##### RECORD SET #####

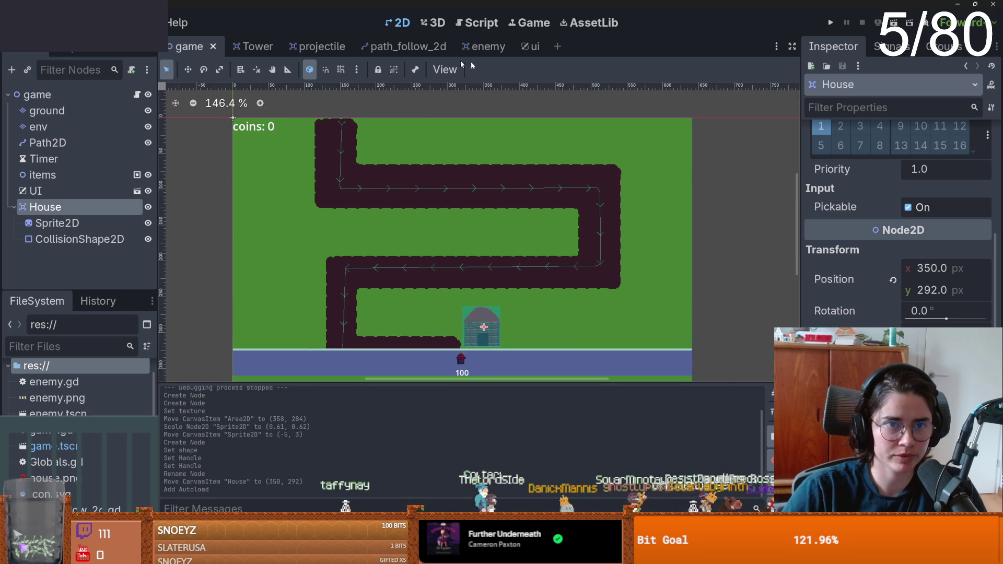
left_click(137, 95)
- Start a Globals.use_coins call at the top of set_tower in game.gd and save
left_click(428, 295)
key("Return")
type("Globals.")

#####

__EXERCISE INSTRUCTIONS__:
Leaving the pictures out, write out all the material above exactly.

__EXERCISE RESULT__:
left_click(137, 95)
- Start a Globals.use_coins call at the top of set_tower in game.gd and save
left_click(428, 295)
key("Return")
type("Globals.")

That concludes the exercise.